In my area Mondi’s Ronnie Recycling service is a straightforward and reliable way to recycle paper and cardboard. I have a compost heap in my garden that takes most of my organic waste, but what do people who don’t have gardens do? They need somewhere to store it until they can take it to the dump. The same applies for everything else – glass, cans, plastics and broken appliances – recycling requires so much storage space and effort that I often just throw everything in the bin and hope the guys with the trolleys that rummage through the rubbish on Pikitup’s collection day will do the necessary sorting and recycling for me. They do earn a bit of income at the buy-back depots, after all. But, it’s a bit hit and miss. I’d rather be certain that my plastic is being recycled in an environmentally friendly way and not ending up lacing the shores of the Braamfonten Spruit.

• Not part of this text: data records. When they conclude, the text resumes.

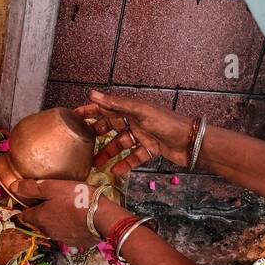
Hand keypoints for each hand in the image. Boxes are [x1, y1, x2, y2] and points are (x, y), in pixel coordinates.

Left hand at [14, 179, 108, 248]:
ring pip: (54, 229)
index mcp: (40, 218)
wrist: (103, 218)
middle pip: (40, 222)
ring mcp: (63, 239)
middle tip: (53, 201)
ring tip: (67, 208)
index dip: (28, 205)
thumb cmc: (77, 199)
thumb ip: (31, 187)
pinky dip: (70, 227)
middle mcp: (48, 232)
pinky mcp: (77, 242)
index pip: (25, 214)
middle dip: (43, 213)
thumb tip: (13, 186)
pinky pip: (69, 234)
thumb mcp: (52, 187)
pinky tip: (78, 218)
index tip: (34, 199)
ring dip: (57, 220)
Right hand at [74, 90, 194, 175]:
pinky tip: (115, 171)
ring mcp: (142, 135)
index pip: (106, 108)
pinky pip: (133, 156)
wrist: (192, 142)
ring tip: (95, 163)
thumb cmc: (168, 123)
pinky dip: (125, 163)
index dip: (90, 111)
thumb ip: (117, 104)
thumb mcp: (141, 112)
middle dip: (96, 135)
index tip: (73, 116)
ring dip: (108, 153)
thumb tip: (93, 94)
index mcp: (132, 109)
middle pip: (111, 127)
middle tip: (81, 144)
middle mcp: (135, 121)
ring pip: (120, 144)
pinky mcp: (150, 149)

Enter Resolution Recycling. They have hit on a brilliant idea. For an annual fee of R360 (that works out to R30 a month), they give you a big, green dustbin into which you put your recyclables and then they come and fetch it from you every two weeks. How simple is that? They also provide you with a list of what they can recycle. Justin Needham, the owner, told me he ensures that all the material is dealt with in an environmentally friendly way and he has a reputation to maintain so he takes the green factor very seriously.

At the moment Resolution Recycling operates mainly in Joburg’s northern suburbs, but it is expanding all the time, so it’s worth getting in touch with them to see if they do your area. I was told that they are looking at including Pretoria some time next year.